Serum Concentrations of Symmetric Dimethylarginine and Creatinine in Dogs with Naturally Occurring Chronic Kidney Disease

Abstract

Background: Serum concentrations of symmetric dimethylarginine (SDMA) detected chronic kidney disease (CKD) in cats an average of 17.0 months before serum creatinine (Cr) concentrations increased above the reference interval.

Objectives: To report on the utility of measuring serum SDMA concentrations in dogs for detection of CKD before diagnosis by measurement of serum Cr.

Animals: CKD dogs (n = 19) included those persistently azotemic for ≥3 months (n = 5), dogs that were azotemic at the time of death (n = 4), and nonazotemic dogs (n = 10). CKD dogs were compared with healthy control dogs (n = 20).

Methods: Retrospective study, whereby serum Cr concentrations were determined by enzymatic colorimetry and serum SDMA concentrations were determined by liquid chromatography-mass spectrometry in dogs with necropsy confirmed CKD.

Results: Serum SDMA increased before serum Cr in 17 of 19 dogs (mean, 9.8 months; range, 2.2-27.0 months). Duration of elevations in serum SDMA concentrations before the dog developed azotemia (N = 1) or before the dog died (N = 1) was not determined. Serum SDMA and Cr concentrations were linearly related (r = 0.84; P < .001). Serum SDMA (r = -0.80) and serum Cr (r = -0.89) concentrations were significantly related to glomerular filtration rate (both P < .001).

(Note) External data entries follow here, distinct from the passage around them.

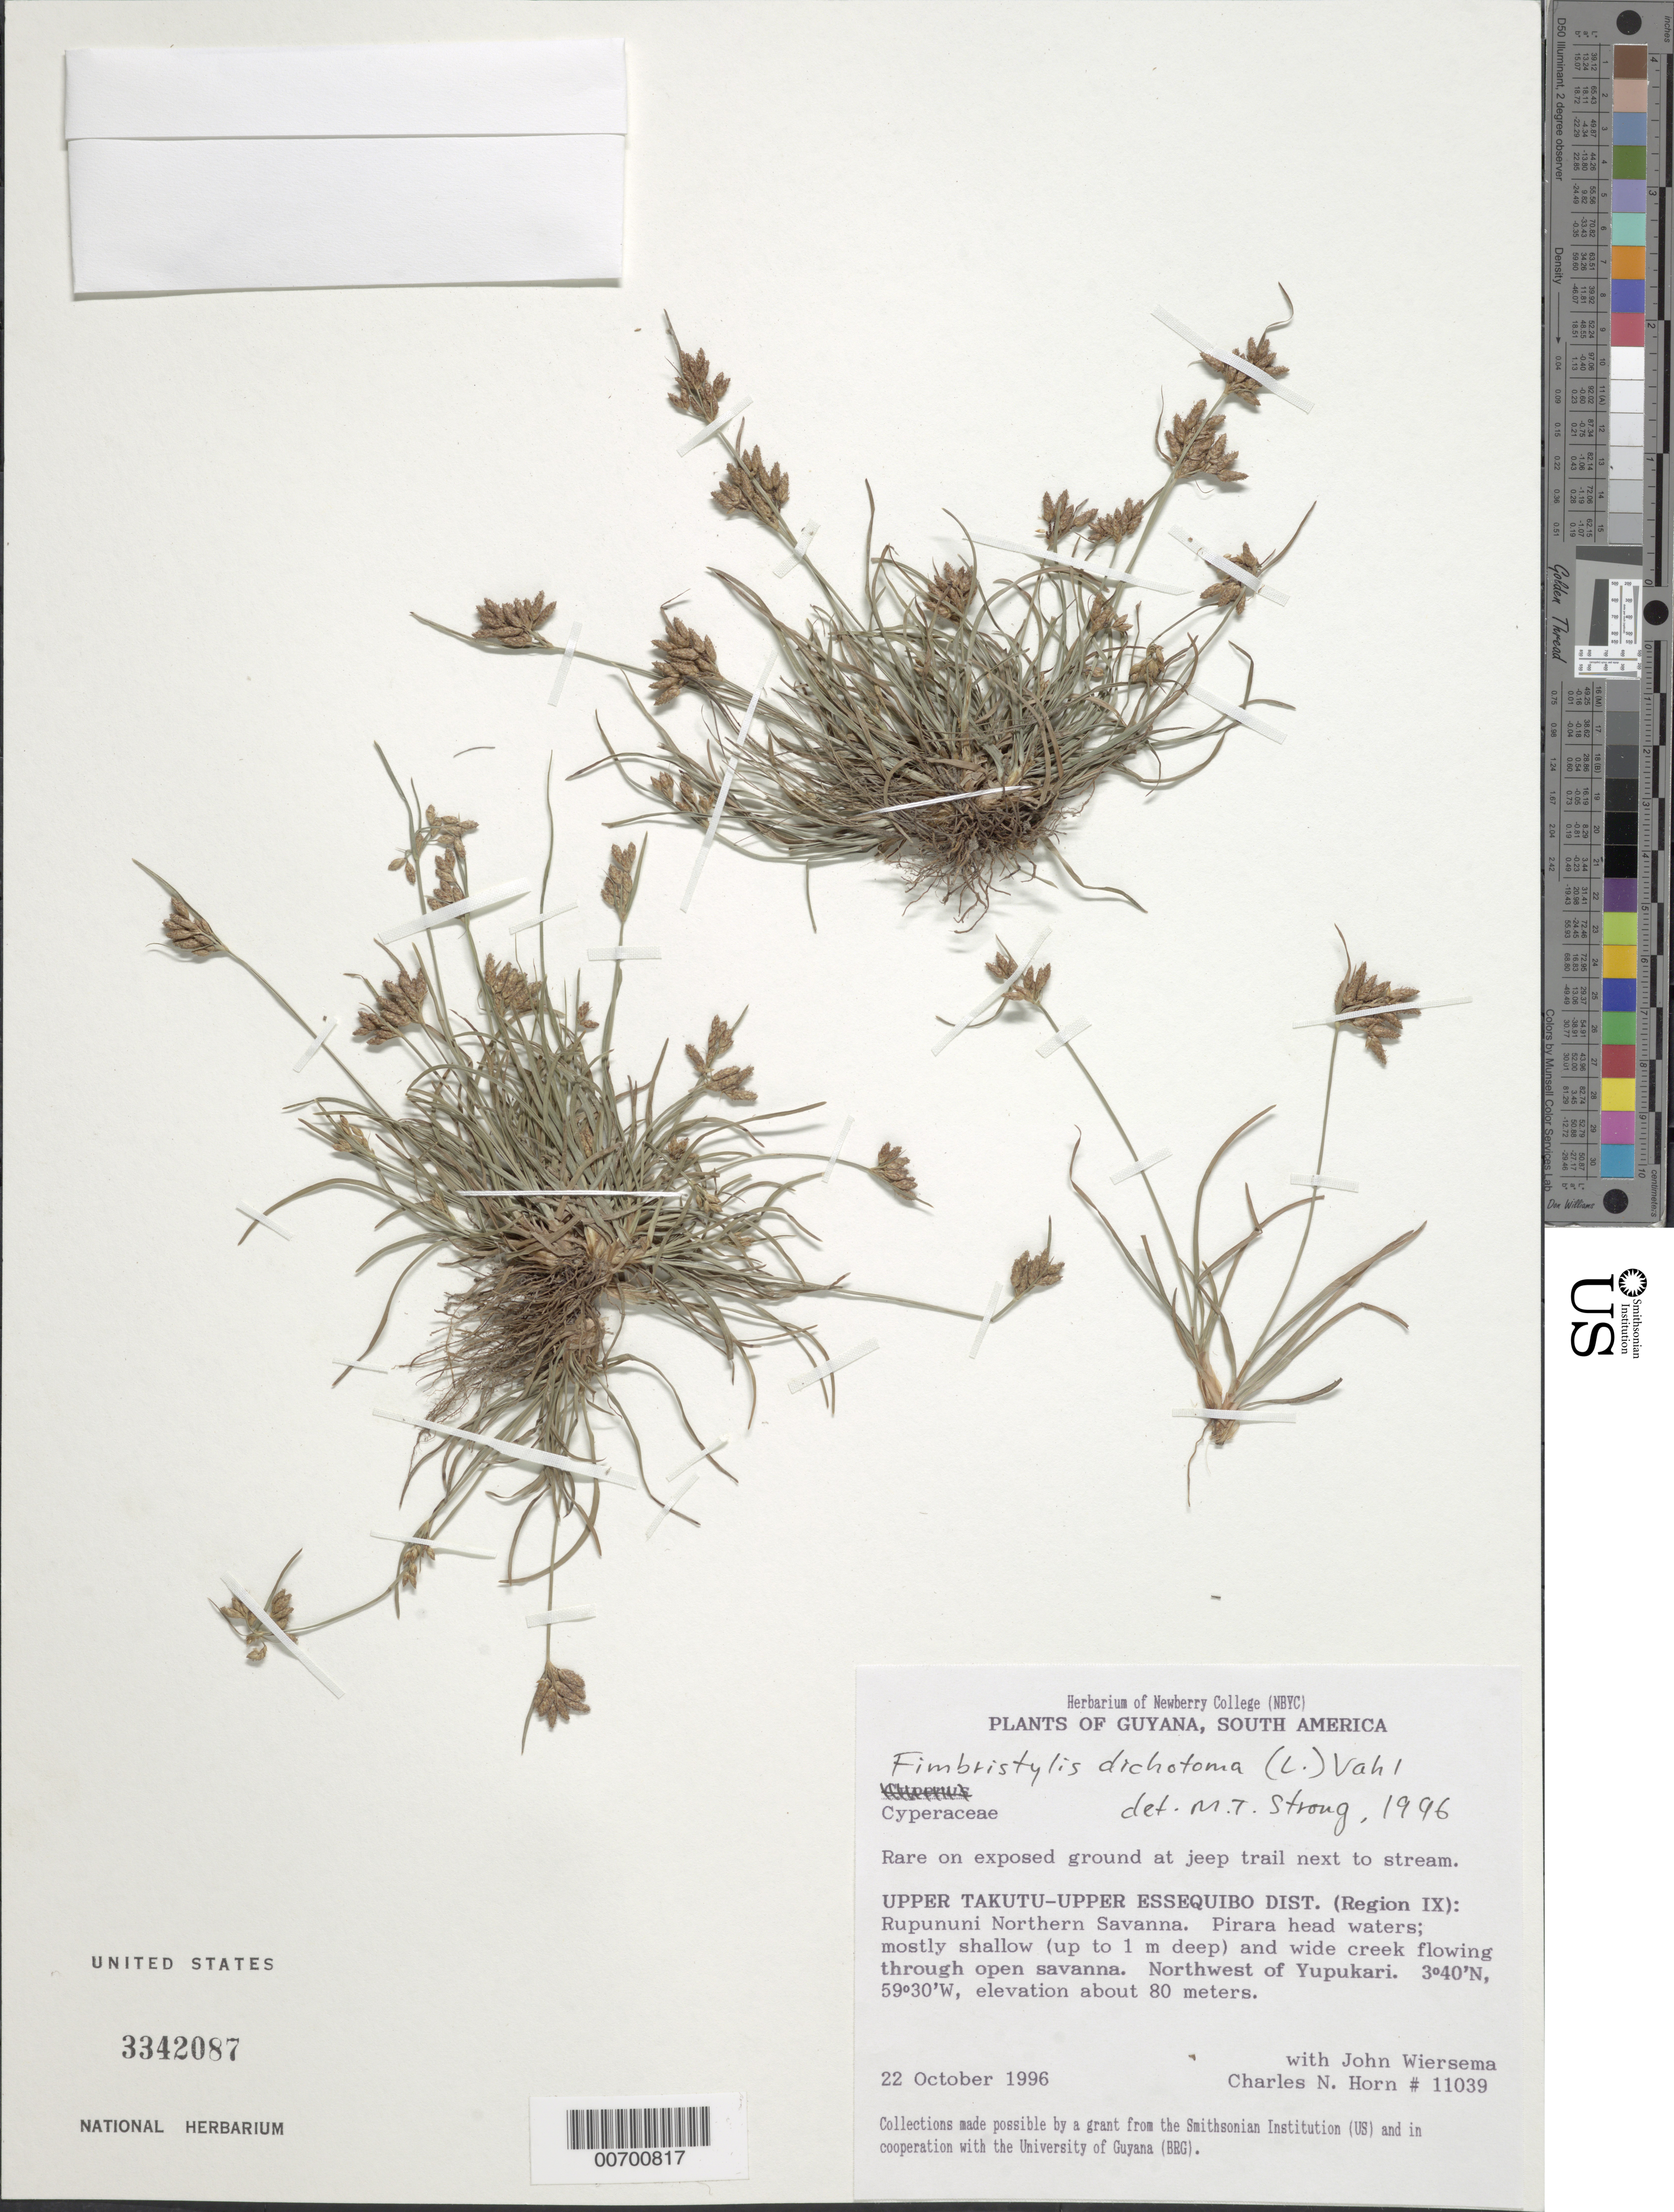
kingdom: Plantae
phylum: Tracheophyta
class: Liliopsida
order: Poales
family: Cyperaceae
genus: Fimbristylis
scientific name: Fimbristylis dichotoma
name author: (L.) Vahl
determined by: Strong, M. T., (US), Smithsonian Institution - National Museum of Natural History (UNITED STATES)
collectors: C. N. Horn & J. H. Wiersema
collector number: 11039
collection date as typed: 22-Oct-96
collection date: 1996-10-22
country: Guyana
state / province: U. Takutu-U. Essequibo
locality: Rupununi Northern Savanna, Pirara headwaters; NW of Yupukari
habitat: On exposed ground at jeep trail next to stream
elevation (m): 80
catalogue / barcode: US 3342087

Conclusion and clinical importance: Using serum SDMA as a biomarker for CKD allows earlier detection of kidney dysfunction in dogs than does measurement of serum Cr. Earlier detection might be desirable for initiating renoprotective interventions that slow progression of kidney disease.

Keywords: Canine; Endogenous; Pet foods; Predictor.

Figure 1

Relationship between serum symmetric dimethylarginine (SDMA; μg/dL) and serum creatinine (Cr; mg/dL) concentrations in 20 healthy dogs (mean age, 10.5 years; range, 8.2–13.3 years; circles) and 19 dogs with chronic renal disease (CKD). CKD dogs are shown at 3 time points: before serum SDMA concentrations were elevated (≥14 μg/dL; mean age, 11.7 years; range, 5.9–15.3 years; diamonds), at the time serum SDMA concentrations were first detected as elevated (mean age, 12.8 years; range, 6.5–15.8 years; squares), and when serum Cr concentrations were first detected as elevated (≥1.4 mg/dL) or at death (mean age, 13.6 years; range, 8.6–16.1 years; triangles). There is a positive linear relationship between serum SDMA and serum Cr concentrations (r = 0.84; P < .001). No dogs with serum Cr concentrations above the reference interval (≥1.4 mg/dL) had normal serum SDMA concentrations (<14 μg/dL).

Figure 2

Representative dog (neutered male) with serum symmetric dimethylarginine (SDMA; red bars) and serum creatinine (Cr; blue bars) concentrations indicated across time. Serum SDMA was increased at 8.0 years (15 μg/dL). Glomerular filtration rate was measured at 8.7 years and found to be 1.45 mL/min/kg, which was 67% below the mean of 4.38 mL/min/kg for the healthy control dogs. The dog became azotemic at 9.9 years (serum Cr, 1.60 mg/dL), approximately 22 months after serum SDMA was increased. The dog died at 10.7 years. Renal histopathology revealed lymphocytic/plasmacytic interstitial nephritis with interstitial and periglomerular fibrosis, glomerulosclerosis, and tubular proteinosis. The horizontal line represents the upper limit of the reference intervals for serum Cr and SDMA concentrations.